Of course, I had to have it. 1988 was the election I imprinted on: I remember that on the day of the first Democratic debate, 01 July 1987, I was thirteen years old and on vacation with my family at the Hotel Intercontinental of San Diego, and at 3pm I tuned the TV to PBS and was just enthralled. It's also perhaps the purest of American elections in that it wasn't really about anything — Bush's team managed to turn it into, as Jerry Seinfeld might put it, an Election About Nothing, all sideshow, no show. And here was over a thousand pages of this stuff! Once the book arrived I basically inhaled it.
Of the fourteen major presidential candidates that cycle (let's see if I can do this from memory — Democrats: Babbitt Biden Dukakis Gore Gephardt Jackson Simon and Hart; Republicans: Bush Dole Kemp Robertson DuPont and Haig) Cramer focuses on six, those who according to Cramer actually thought at some point that they were going to win this thing: George Bush, Bob Dole, Gary Hart, Mike Dukakis, Joe Biden, and Dick Gephardt.
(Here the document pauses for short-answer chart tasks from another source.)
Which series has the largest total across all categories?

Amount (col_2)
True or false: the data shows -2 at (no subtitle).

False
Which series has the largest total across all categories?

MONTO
The reason the book is so long is that Cramer essays a full biography on each of these people, including complete chapters detailing the life stories of each of their parents, even a few of their grandparents. While Cramer does pay no small amount of attention to each of these candidates' limitations, for the most part his portraits are surprisingly sympathetic; often, his project seems to be to show just how much more complex these six men are than the press has made them out to be, to trace the thought processes leading up to each of Bush's malapropisms, Dole's venomous barbs, Hart's evasions, and they seem so goshdarn understandable that the press comes off like a bunch of heels (or worse) for not being able to see through the candidates' eyes. (All the more curious, then, that when it comes to the candidates he's not covering, Cramer goes straight for the caricature — Al Gore in particular gets kneed in the proverbial groin every time he appears.)
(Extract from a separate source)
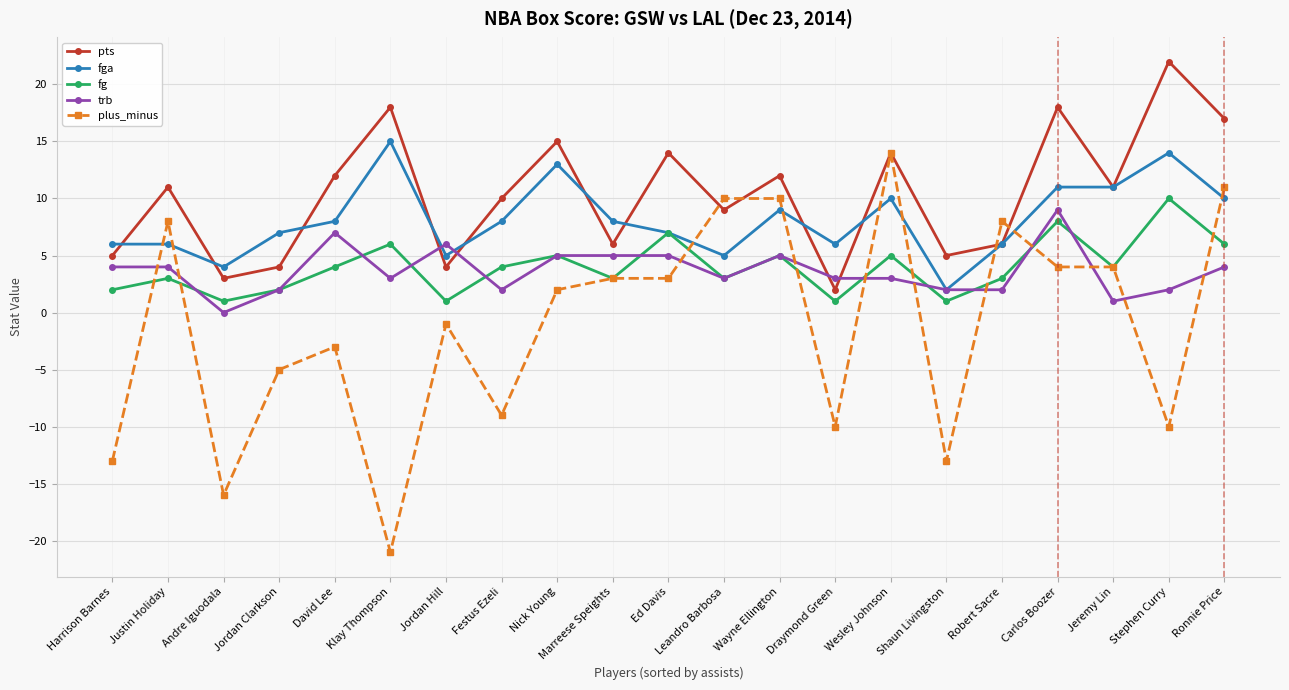

Which series ends up on top after the final intersection of pts and fga?

pts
Of course, after 1051 pages, even the most nuanced characterization begins to feel like caricature. At first, the sharp distinctions Cramer draws are welcome, as they help to keep his cast straight: Bush is the genteel son of privilege who's been taught to be self-effacing, Not That Way, supremely gifted in one area — making friends, networking — and comfortable in the Secret Service bubble; Dukakis is the policy wonk, certain that he's Correct in all things and more convinced of his Correctness the fewer people agree with him; Gephardt is the listener who agrees with everything people tell him; etc. But the thousandth time you see Gephardt compared to the RCA dog, the millionth time you see Cramer's rendition of Dukakis-speak (I'm the kinda guy who'll run the kinda campaign...), the billionth time you see Cramer's Dole start a sentence with "Agh," you want to shout, "Enough with the mannerisms, already!" And Cramer's own mannerisms are the worst of all — constantly referring to the press as "big-feet" and the Boston press in particular as "diddybops," starting most every chapter in medias res and only filling in the reader as to which candidate is being discussed somewhere in the second paragraph... in a 500-page book it might not have been irksome. In a 1051-page book, yeah, it gets old.
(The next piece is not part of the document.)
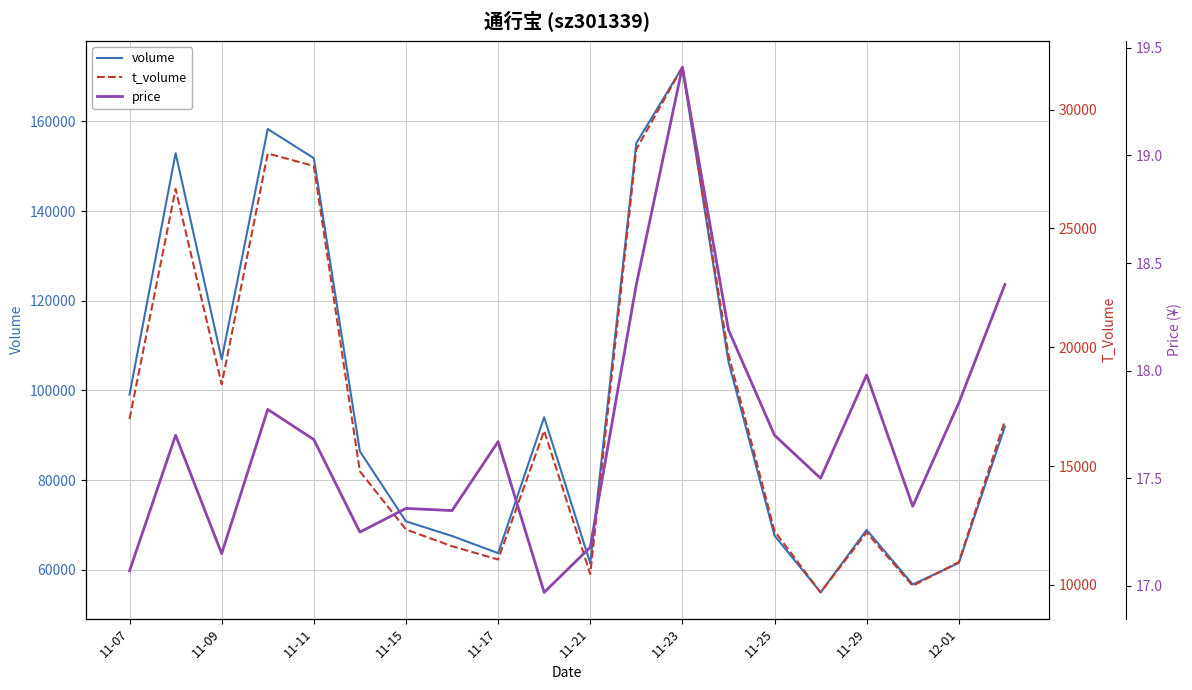

Where does the t_volume series first go above 16485?

11-07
Most curious of all, not one of these 1051 pages is devoted to what went on between the conventions and Election Day 1988. As page 850 came and went without the narrative having even reached the fricking Iowa caucus, I knew something was up, and sure enough, once it's down to Bush and Dukakis, Cramer calls it quits. No "kinder, gentler nation," no "read - my - lips," no "you're no Jack Kennedy." Detailing the actual events of Campaign '88 is not Cramer's project. Cramer's project is to get to the heart of, well, What It Takes to successfully run for president. And the answer, it turns out, is the willingness to live entirely in the bubble, to put nothing — not family, not ideas, not honor, nothing — ahead of the quest to be elected president. This is not the first indictment I'd make against the US electoral process — the simple math problem of the plurality system is damning enough — but Cramer certainly makes a convincing case for putting it up near the top.